03:31 These are the three ring values for those three nearest neighbors. Because this is a regression problem, the only thing we need to do to go ahead and make a prediction is to take those rings and average them together, which we can do by doing this .mean() method.

03:48 The prediction for our new data point is 10.0 rings. So to make this prediction, you had the new data point’s physical measurements, you found the three closest neighbors to that data point, then you averaged together the closest neighbors’ ring values.

04:07 This lesson featured a regression problem, but if you have a classification problem, you can just use majority vote based on the neighbors’ targets. So say that you have your nearest neighbors, and you know what their class labels are. You would probably have those in a NumPy array, and perhaps those are given by "Square", "Circle", "Square", "Triangle", and "Square".

04:31 You can use these now to make a prediction for your new data point. There are a couple different ways that you can do this. Let’s go ahead and import something called a counter. from the collections library import counter.

04:46 And you’re going to be using counter on your nearest_neighbors_classes.

04:53 So you can see that counter will just count up the total number of times it saw each of those different classes.

05:00 You can go ahead and save this as class_count. There’s several different cool things that you can do with counters, but taking a look at the docstring, you can see that one of the first thing that comes up is called .most_common().

05:14 You can go ahead and use this to find the most common class.

05:20 You can pull up that class_count variable and apply .most_common() to it, and you just want the first or very most common element here.

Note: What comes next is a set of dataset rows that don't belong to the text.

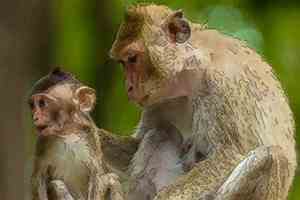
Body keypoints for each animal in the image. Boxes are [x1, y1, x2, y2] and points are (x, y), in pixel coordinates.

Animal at [29, 68, 124, 199]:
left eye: (42, 103)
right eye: (32, 106)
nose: (35, 117)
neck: (67, 132)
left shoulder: (91, 135)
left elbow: (96, 175)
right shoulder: (42, 142)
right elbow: (38, 179)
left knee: (112, 179)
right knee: (57, 185)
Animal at [109, 3, 296, 200]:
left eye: (132, 59)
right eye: (122, 62)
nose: (128, 87)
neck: (190, 71)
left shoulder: (222, 85)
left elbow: (228, 155)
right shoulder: (157, 102)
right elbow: (136, 144)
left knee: (272, 157)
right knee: (158, 134)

05:31 That’s the square, and it was seen three times. If you’d like to go ahead and just pull out the class name of "Square", you’ll need to access the zeroth element.

05:41 And then the zeroth element of this resulting tuple, which is the "Square" label.

05:51 While coding models from scratch can be great for educational purposes, it isn’t usually the most optimized way of doing machine learning. So in the next lessons, you’ll create a kNN model with Python’s scikit-learn library, which will help you perform all sorts of data science tasks.